UN COEUR EN NORD

© PHOTOS : MAGNUS NILSSON ET ERIK OLSSON

Le chef star venu de Laponie répertorie minutieusement les pratiques culinaires scandinaves dans une bible où de grands classiques, comme le gravlax et les boulettes suédoises, voisinent avec des préparations hallucinantes, tels que la baleine-pilote braisée ou le ragoût de renne.

Fäviken Magasinet. Le nom du restaurant de Magnus Nilsson, aux confins de la Laponie suédoise, sonne comme une invitation au voyage. Et sa cuisine en est une, direction le grand Nord évidemment. Chez lui, pas de maniérisme ou de gesticulations gastronomiques pour faire tourner la tête aux convives. Adepte de la cuisson au barbecue, récoltant la plupart de ses produits, au fil des saisons, sur les 10 000 hectares de son domaine, et s’inspirant des techniques ancestrales transmises de génération en génération dans son pays, le jeune trentenaire mise sur le trip authentique… Une escapade exclusive néanmoins, son antre du bout du monde ne pouvant accueillir que vingt-quatre foodies à la fois et le restaurant affichant complet pour les cinq prochains mois. A 300 euros le menu, payables à l’avance et sans compter les frais pour rejoindre cette destination perdue, c’est dire si l’expérience se mérite. En quoi elle consiste ?  » Je laisse généralement les gens raconter eux-mêmes ce que nous faisons ici, plutôt que de décrire à mes futurs clients ce qu’ils sont censés ressentir quand ils viendront chez moi « , rétorque le Viking des fourneaux qui ne suit aucune règle et ne s’accroche pas à un style.  » Chez moi, rien n’est délibéré. Je suis inspiré de tout ce qui se passe autour de moi et je suis mon intuition, c’est tout ! « , raconte le prodige qui, en quelques années, a glané deux étoiles au Michelin, gravi les places du classement World’s 50 Best Restaurants et donne désormais des conférences jusqu’en Californie…

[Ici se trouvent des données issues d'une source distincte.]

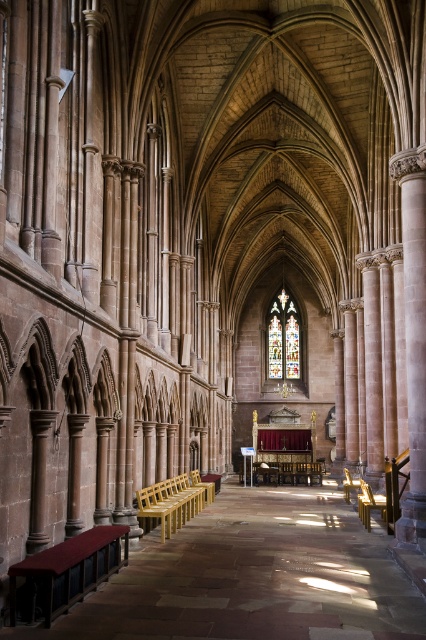
You are standing at the entrance of the cathedral and want to sit down. Which object from the golden polished wood bench at lower left would be the closest to you?

The golden polished wood bench at lower left is the only object mentioned, so it would be the closest to you as you are at the entrance.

Car s’il officie de façon ultraconfidentielle, Magnus Nilsson – qui a travaillé trois ans auprès du chef parisien Pascal Barbot et est diplômé en sommelerie – se plaît aussi à transmettre son savoir, à une échelle bien plus large. Il a ainsi arpenté la Scandinavie pour relever et analyser toutes les pratiques culinaires du cru avec une précision très scientifique.  » C’est important de répertorier ces coutumes culturelles pour qu’elles ne se perdent pas « , insiste le Suédois. De cette enquête menée aux quatre coins du territoire, l’homme a fait un livre, véritable bible exhaustive publiée chez Phaidon. On y trouve des préparations universelles comme le poulet rôti, mais concoctées  » comme là-bas « , ainsi que des plats bien plus typiques… Voire complètement irréalisables chez nous. Requin putréfié, tripes de phoques et coeur de renne feront ainsi chavirer les coeurs sensibles. L’auteur a d’ailleurs fait grincer quelques dents, au moment d’éditer son ouvrage, avec ses recettes à base de baleine, présentées dans un but  » ethnographique « , rappelle-t-il.

Un bouquin incontournable donc, à l’image de ce que fut à une époque La cuillère d’argent pour la gastronomie italienne, à utiliser au quotidien pour mitonner des mets façon nordique, et à feuilleter plus longuement, de temps à autre, par plaisir, juste pour regarder par-delà l’horizon. Dépaysant.